Jessalyn Ubellacker 
McAllister Lab

The bone-targeting agent zoledronic acid (ZA) increases breast cancer survival in subsets of patients when used as adjuvant therapy, but the underlying reasons for this protective effect are unknown. ZA is known to modulate the activity of osteoclasts and osteoblasts, which participate in hematopoietic stem cell niches. We demonstrate that ZA induces transient changes in numbers of hematopoietic stem cells, myeloid-biased progenitor cells, and lymphoid-biased cells in the marrow, concomitant with its known effects on bone.
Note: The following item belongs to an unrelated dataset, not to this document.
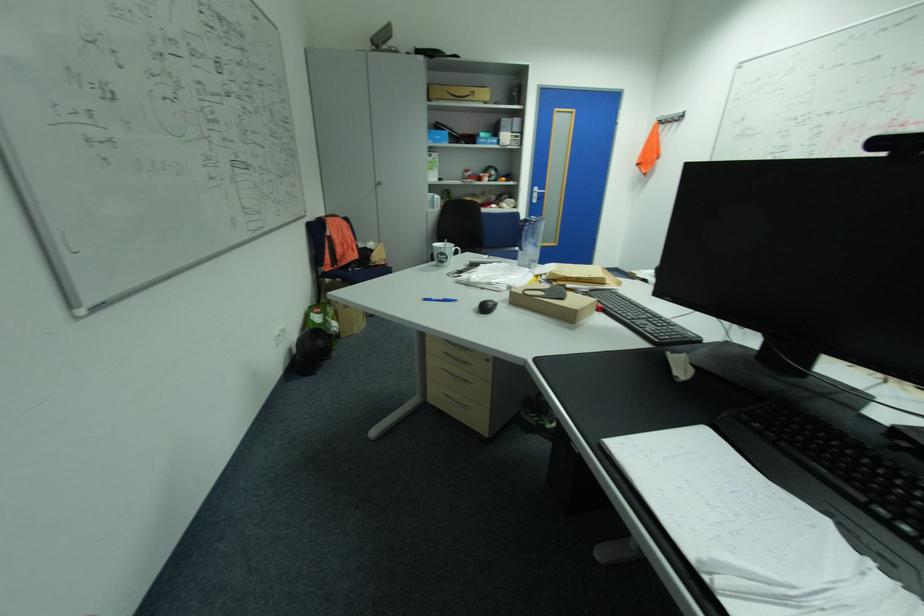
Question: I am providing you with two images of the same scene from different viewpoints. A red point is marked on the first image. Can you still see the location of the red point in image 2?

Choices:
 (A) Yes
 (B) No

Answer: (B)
Importantly, we demonstrate that bone marrow cells from mice treated with a single, clinically relevant dose of ZA inhibit breast tumor outgrowth when admixed with tumor cells in vivo
Using a preclinical model of bone metastasis, we identified matched human breast cancer cell lines that were sensitive or resistant to ZA treatment and discovered that the tumor-derived cytokine G-CSF mediates resistance to the tumor suppressive effects of ZA. Interestingly, exogenous G-CSF administration was also sufficient to negate the tumor-suppressive effect of ZA. These findings provide novel evidence that hematopoietic cells play a fundamental role in mediating tumor suppressive effects of ZA and that G-CSF negates the anti-tumor activity of ZA. 
We are currently analyzing G-CSF levels in blood samples from stage II/ III breast cancer patients (n=396) enrolled in a clinical trial for adjuvant ZA treatment. Our results suggest possibilities for capitalizing on the beneficial effects of ZA in reducing breast cancer development and progression in patients.